* _TASKS FOR THIS EXERCISE_
1. For each statement, say yes or no to whether it agrees with the airshow safety text, and quote the words from the text that decide it. (a) The organization hired a full-time safety officer after a rash of accidents in 2007. (b) Accidents during the last six years have increased. (c) The piece was posted on the Flying Magazine website last month.
2. Transcribe the stretch of the airshow safety text from "Thank you very" through "more pressing priority.".

Thank you very much for the piece you posted on the Flying Magazine website last week. It was refreshing to see such an objective, thoughtful discussion on the nature and frustration of airshow accidents.
As you can imagine, we are in a near-constant search for new methods, new insights and new tools to reduce the accident rate in our business. Following a rash of accidents in 2007, our organization hired a full-time safety officer, began the process of adapting and adopting SMS/risk mitigation philosophies and techniques to the unique challenges of the airshow industry, and generally committed itself to making safety an even more pressing priority.
Though it’s always hard to pinpoint the exact reason that accidents don’t happen, it does appear that our efforts since the winter of 2008 have had an impact (see above graphic). Despite the horrific crash last Saturday and a spike in accidents during the 2011 season, accidents during the last six years have decreased. Pilots and others in our business are more likely to discuss safety issues with their airshow colleagues. And those that engage in reckless or needlessly risky flying are now more likely to be approached by their peers and quietly counseled about their own safety and the larger implications that kind of flying has for our entire industry.

* _RECORDED INFORMATION_
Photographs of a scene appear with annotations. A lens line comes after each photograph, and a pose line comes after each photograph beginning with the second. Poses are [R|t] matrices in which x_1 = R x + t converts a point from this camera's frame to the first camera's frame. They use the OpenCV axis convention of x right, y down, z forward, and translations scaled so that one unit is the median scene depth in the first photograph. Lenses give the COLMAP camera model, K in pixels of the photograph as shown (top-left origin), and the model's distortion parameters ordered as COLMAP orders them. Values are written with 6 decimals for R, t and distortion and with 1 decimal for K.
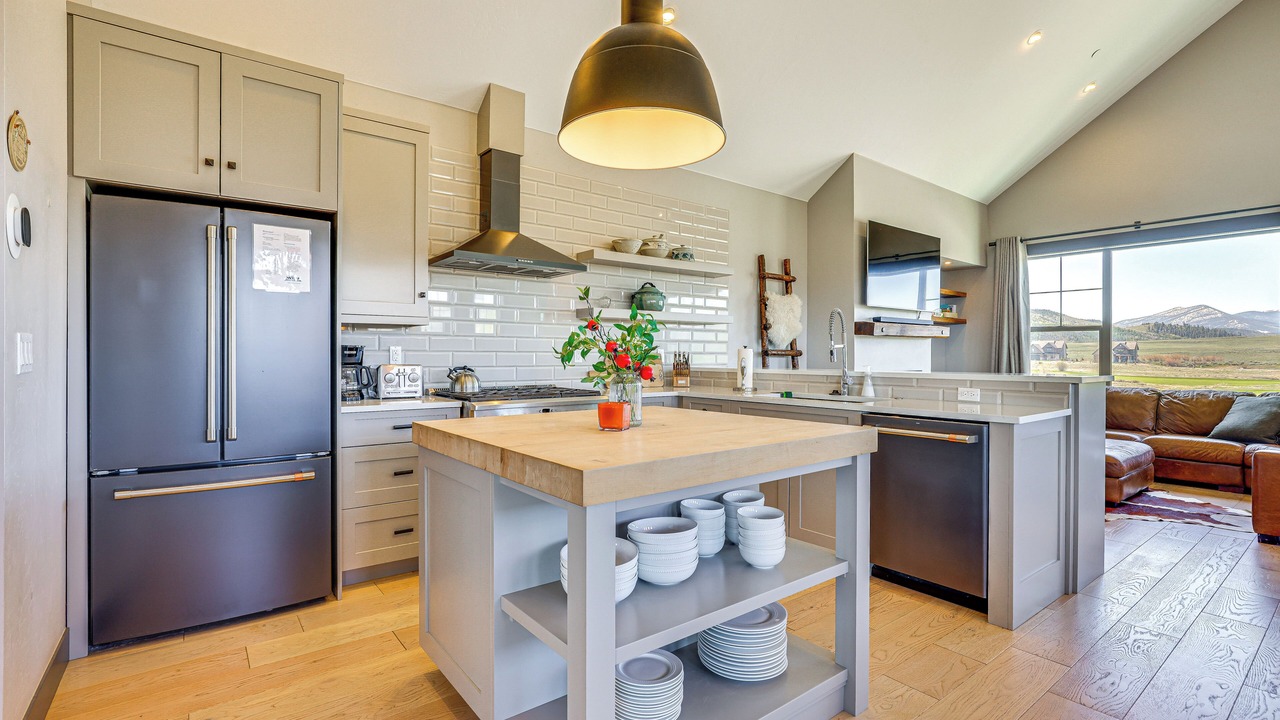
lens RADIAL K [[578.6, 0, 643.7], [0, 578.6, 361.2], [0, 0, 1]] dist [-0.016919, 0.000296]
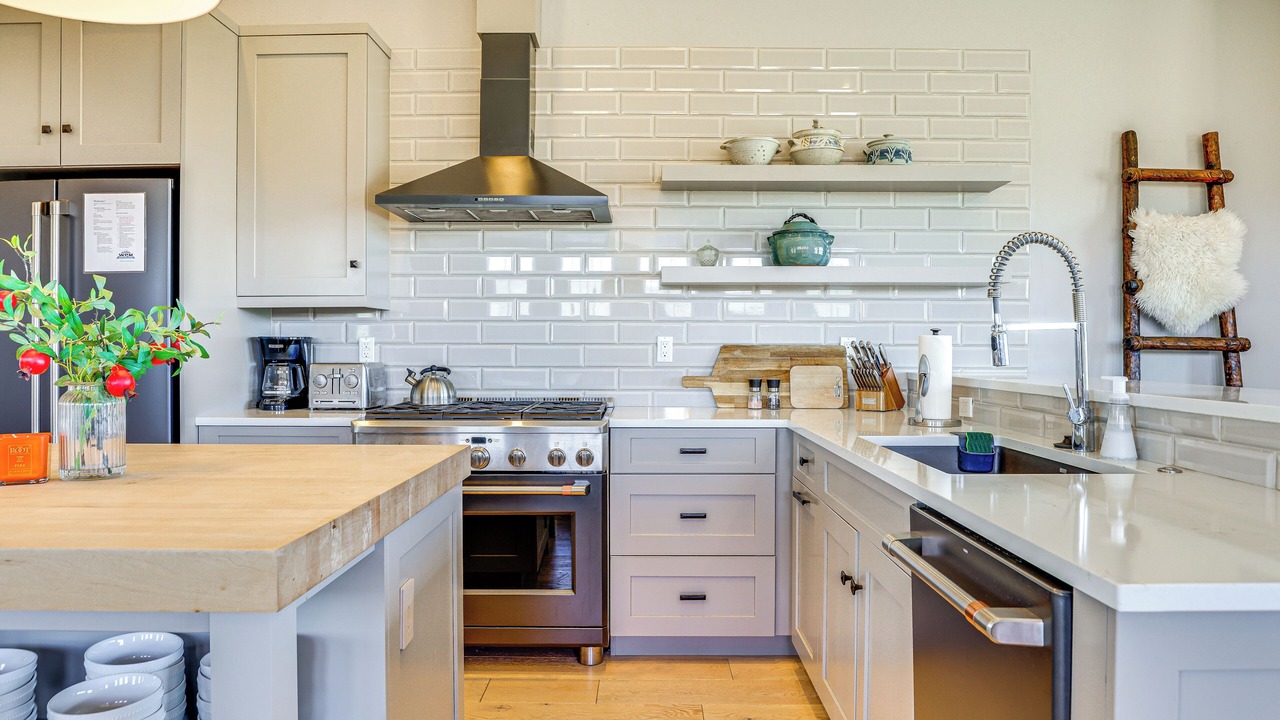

* _SOLUTIONS PER TASK_
1.
(a) Yes: "Following a rash of accidents in 2007, our organization hired a full-time safety officer"
(b) No: "accidents during the last six years have decreased"
(c) No: "the piece you posted on the Flying Magazine website last week"

2.
Thank you very much for the piece you posted on the Flying Magazine website last week. It was refreshing to see such an objective, thoughtful discussion on the nature and frustration of airshow accidents.
As you can imagine, we are in a near-constant search for new methods, new insights and new tools to reduce the accident rate in our business. Following a rash of accidents in 2007, our organization hired a full-time safety officer, began the process of adapting and adopting SMS/risk mitigation philosophies and techniques to the unique challenges of the airshow industry, and generally committed itself to making safety an even more pressing priority.